No es que tengas una carrera muy brillante, pero sí todo en punto. Nunca nada retrasado. Todo en orden, todo limpio, todo en su fecha.
No sabes lo que es llegar tarde por dormirse. Tampoco tienes el pelo desordenado o con necesidad de ir a la peluquería. Cuidas tu imagen con tanto esmero que siempre estás impecable, pareciera que no sudaras ni siquiera cuando vas al gimnasio.
Eres serena en los momentos clave. Mientras todas gritamos, tú estás aún más calmada que nunca. Ni siquiera te desesperas cuando te crecen los asuntos en el despacho.
Buscas tareas. que hacer .Te haces la imprescindible asumiendo tareas que no te corresponden y que nadie te valora porque te ofreces antes de que te lo pidan. Debe ser que así te sientes útil o quizás no sepas que se puede ser de otra forma.
Todo lo que se ve de ti es perfecto, pero tu interior bulle. Te exiges tanto a si misma, tienes tanto miedo a fallar que tu cuerpo batalla entre lo que eres y lo que quieres parecer..
Escondes tu inseguridad bajo esa rigidez, no vaya a ser que alguien se de cuenta y te lo reproche. Cuando estás nerviosa, sueltas un rollo sobre como son las cosas y las vivencias que tienen los demás como si oyéndote, tranquilizaras tus nervios.
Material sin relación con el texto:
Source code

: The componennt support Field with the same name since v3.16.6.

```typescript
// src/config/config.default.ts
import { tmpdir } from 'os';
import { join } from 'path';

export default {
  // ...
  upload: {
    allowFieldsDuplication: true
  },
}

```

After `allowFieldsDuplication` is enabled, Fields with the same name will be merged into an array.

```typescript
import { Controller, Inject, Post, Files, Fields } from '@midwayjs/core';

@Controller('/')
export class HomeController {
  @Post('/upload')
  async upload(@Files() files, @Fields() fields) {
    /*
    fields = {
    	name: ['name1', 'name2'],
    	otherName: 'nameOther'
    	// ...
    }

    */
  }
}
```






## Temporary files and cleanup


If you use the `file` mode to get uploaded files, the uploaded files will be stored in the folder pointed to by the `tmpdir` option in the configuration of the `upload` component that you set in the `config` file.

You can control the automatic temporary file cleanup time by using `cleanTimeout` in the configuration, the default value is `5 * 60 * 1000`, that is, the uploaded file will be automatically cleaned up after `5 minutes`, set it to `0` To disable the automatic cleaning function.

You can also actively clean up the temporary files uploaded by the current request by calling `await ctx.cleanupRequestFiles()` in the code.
La procesión te va por dentro. Tienes malas digestiones, frecuentes dolores de cabeza y permanentemente, insomnio. En vez de cansarte el alma, te duele el cuerpo. Pero no te enteras de la sobrecarga que llevas. Te quedas en los puros síntomas.
El médico, un poco harto, no sabe cómo hacerte ver que estás somatizando, que no es el estómago lo que tienes mal.
Pero tu no quieres oirlo.
No quieres ver tampoco la condescendencia de tu marido reculando en tantas ocasiones para darte la ocasión de hacerte la imprescindible.
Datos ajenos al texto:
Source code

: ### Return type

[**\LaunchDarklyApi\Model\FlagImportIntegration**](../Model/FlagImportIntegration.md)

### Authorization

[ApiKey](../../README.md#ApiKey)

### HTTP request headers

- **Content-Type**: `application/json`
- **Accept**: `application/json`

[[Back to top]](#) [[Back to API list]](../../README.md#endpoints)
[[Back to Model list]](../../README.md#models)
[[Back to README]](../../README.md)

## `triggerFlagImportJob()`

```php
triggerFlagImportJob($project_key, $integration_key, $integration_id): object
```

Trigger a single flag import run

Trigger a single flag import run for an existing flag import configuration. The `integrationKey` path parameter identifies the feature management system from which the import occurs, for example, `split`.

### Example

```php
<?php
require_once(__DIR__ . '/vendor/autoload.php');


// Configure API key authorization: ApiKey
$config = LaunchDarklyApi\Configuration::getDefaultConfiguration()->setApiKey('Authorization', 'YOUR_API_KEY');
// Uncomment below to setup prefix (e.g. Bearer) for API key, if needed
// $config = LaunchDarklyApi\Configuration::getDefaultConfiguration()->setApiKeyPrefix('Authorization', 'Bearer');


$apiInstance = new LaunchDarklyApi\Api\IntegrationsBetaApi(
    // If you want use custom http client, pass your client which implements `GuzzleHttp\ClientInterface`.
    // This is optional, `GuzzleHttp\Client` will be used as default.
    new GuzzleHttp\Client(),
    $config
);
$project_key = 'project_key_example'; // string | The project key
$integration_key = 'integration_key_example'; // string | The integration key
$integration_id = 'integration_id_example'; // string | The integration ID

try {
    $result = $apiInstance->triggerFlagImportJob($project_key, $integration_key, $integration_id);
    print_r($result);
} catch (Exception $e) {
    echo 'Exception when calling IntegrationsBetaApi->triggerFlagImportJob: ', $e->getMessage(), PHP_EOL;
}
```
Ni a los hijos cuyo temperamento adolescente no encuentra espacio en la perfección. Uno de ellos, más sumiso, se ajusta al perfil familiar; el otro, sin embargo se rebela ante la frialdad emocional de la familia con un comportamiento errático.
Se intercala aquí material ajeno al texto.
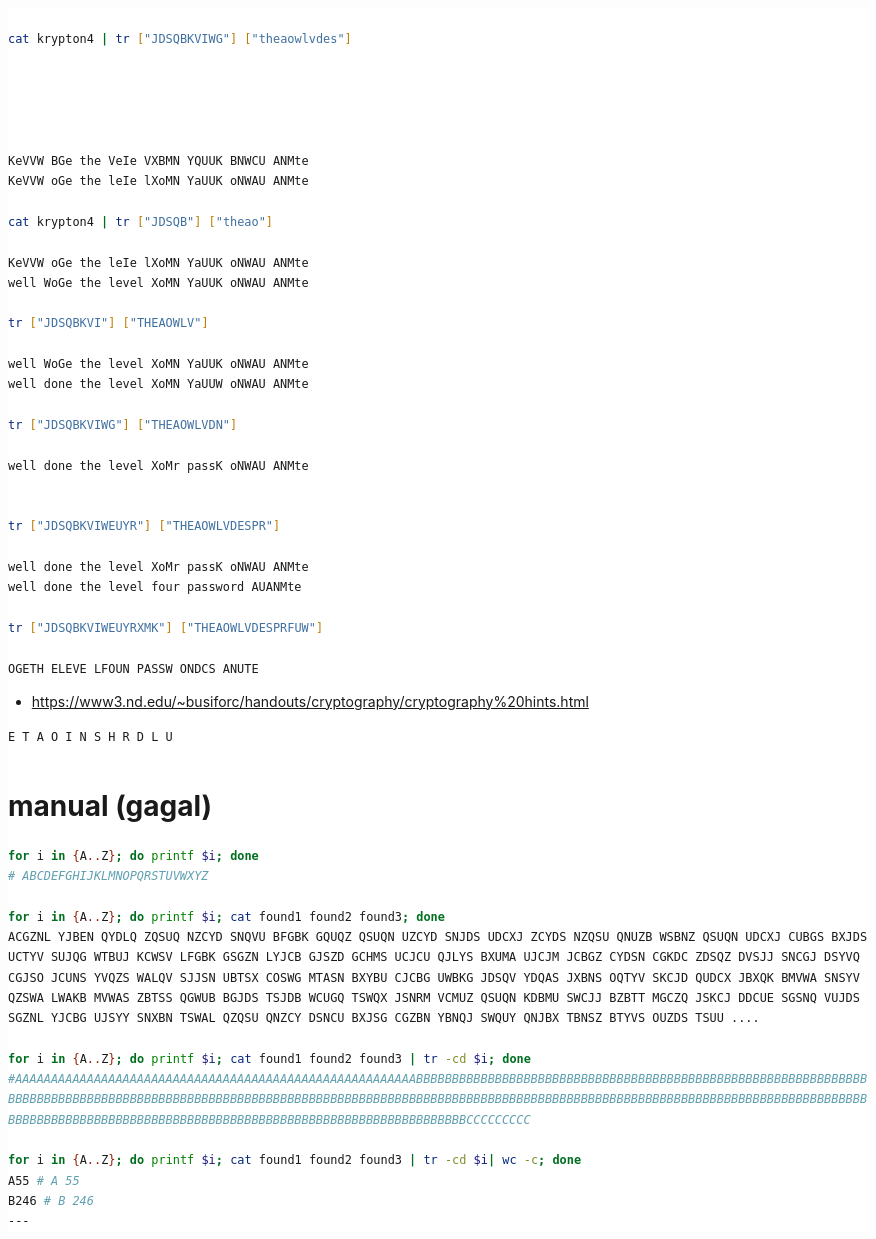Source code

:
 ```bash

cat krypton4 | tr ["JDSQBKVIWG"] ["theaowlvdes"]





KeVVW BGe the VeIe VXBMN YQUUK BNWCU ANMte
KeVVW oGe the leIe lXoMN YaUUK oNWAU ANMte

cat krypton4 | tr ["JDSQB"] ["theao"]

KeVVW oGe the leIe lXoMN YaUUK oNWAU ANMte
well WoGe the level XoMN YaUUK oNWAU ANMte

tr ["JDSQBKVI"] ["THEAOWLV"]

well WoGe the level XoMN YaUUK oNWAU ANMte
well done the level XoMN YaUUW oNWAU ANMte

tr ["JDSQBKVIWG"] ["THEAOWLVDN"]

well done the level XoMr passK oNWAU ANMte


tr ["JDSQBKVIWEUYR"] ["THEAOWLVDESPR"]

well done the level XoMr passK oNWAU ANMte
well done the level four password AUANMte

tr ["JDSQBKVIWEUYRXMK"] ["THEAOWLVDESPRFUW"]

OGETH ELEVE LFOUN PASSW ONDCS ANUTE
```

- https://www3.nd.edu/~busiforc/handouts/cryptography/cryptography%20hints.html
```bash
E T A O I N S H R D L U
```

# manual (gagal)
```bash
for i in {A..Z}; do printf $i; done
# ABCDEFGHIJKLMNOPQRSTUVWXYZ

for i in {A..Z}; do printf $i; cat found1 found2 found3; done
ACGZNL YJBEN QYDLQ ZQSUQ NZCYD SNQVU BFGBK GQUQZ QSUQN UZCYD SNJDS UDCXJ ZCYDS NZQSU QNUZB WSBNZ QSUQN UDCXJ CUBGS BXJDS UCTYV SUJQG WTBUJ KCWSV LFGBK GSGZN LYJCB GJSZD GCHMS UCJCU QJLYS BXUMA UJCJM JCBGZ CYDSN CGKDC ZDSQZ DVSJJ SNCGJ DSYVQ CGJSO JCUNS YVQZS WALQV SJJSN UBTSX COSWG MTASN BXYBU CJCBG UWBKG JDSQV YDQAS JXBNS OQTYV SKCJD QUDCX JBXQK BMVWA SNSYV QZSWA LWAKB MVWAS ZBTSS QGWUB BGJDS TSJDB WCUGQ TSWQX JSNRM VCMUZ QSUQN KDBMU SWCJJ BZBTT MGCZQ JSKCJ DDCUE SGSNQ VUJDS SGZNL YJCBG UJSYY SNXBN TSWAL QZQSU QNZCY DSNCU BXJSG CGZBN YBNQJ SWQUY QNJBX TBNSZ BTYVS OUZDS TSUU ....

for i in {A..Z}; do printf $i; cat found1 found2 found3 | tr -cd $i; done
#AAAAAAAAAAAAAAAAAAAAAAAAAAAAAAAAAAAAAAAAAAAAAAAAAAAAAAAABBBBBBBBBBBBBBBBBBBBBBBBBBBBBBBBBBBBBBBBBBBBBBBBBBBBBBBBBBBBBBBBBBBBBBBBBBBBBBBBBBBBBBBBBBBBBBBBBBBBBBBBBBBBBBBBBBBBBBBBBBBBBBBBBBBBBBBBBBBBBBBBBBBBBBBBBBBBBBBBBBBBBBBBBBBBBBBBBBBBBBBBBBBBBBBBBBBBBBBBBBBBBBBBBBBBBBBBBBBBBBBBBBBBBBBBBBBBBBBBBBBBBBBCCCCCCCCC

for i in {A..Z}; do printf $i; cat found1 found2 found3 | tr -cd $i| wc -c; done
A55 # A 55
B246 # B 246
---
```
Todavía no sé si eres cautiva de tu propia virtud o que tienes tanto miedo a que no te quieran que tienes que retarse continuamente.
Seguro que fuiste la niña lista de tu familia, admirada y jaleada por todos. Hasta el punto de que te creíste que éste era tu rol y lo desempeñas de continuo, como si no existieran los tiempos muertos o el “dejadme en paz”.
Potenciaron en ti la niña buena que fuiste, tan complaciente, tan calladita, tan madura para tu edad… Tanto que, interiorizaste los mensajes paternos y luego , es tu vocecita interior la que te azuza.
A los demás nos produces admiración y también un poco de hastío. Eres buena chica, dice todo el mundo, y tan completa…que hasta cierto punto irrita. Nos hace justificarnos por tantos defectos como tenemos
Puede que la descripción de este perfeccionismo esté llevado al extremo. O quizás no. Hay muchos personajes en las películas o en la vida diaria semejantes. Personas que construyen mundos ideales y que se aferran a ellos por encima de todo. Porque su vida tiene que ser perfecta y de otra forma no les vale.
Pero ¿Qué hay de perfecto en la vida? Si todos tenemos dos facetas, la cara y la sombra. Lo aceptable socialmente y lo reprimido. Todos tenemos demonios interiores que nos avergüenzan y nos asustan.
Porque esto forma parte de la complejidad y riqueza del ser humano. Pertenecen a nuestro mundo privado e intimo y ahí quedan. Es nuestro inconsciente .Salen en la expresión artística y en los sueños, pero no se mezclan con nuestra vida real.
No se cuelan en la vida consciente. Saben cual es su sitio. Por eso no hay necesidad de construir un muro emocional. No hay por qué tener a raya los sentimientos. Se van manejando solos. No se desparraman. No nos devoran.
De la imperfección sale nuestro entronque con los demás y eso constituye nuestro punto de encuentro. Sintonizamos por la vulnerabilidad, porque necesitamos. Y porque apeados de nuestras diferencias sociales o económicas, somos iguales, seres imperfectos con necesidad de ser queridos y miedo a no serlo.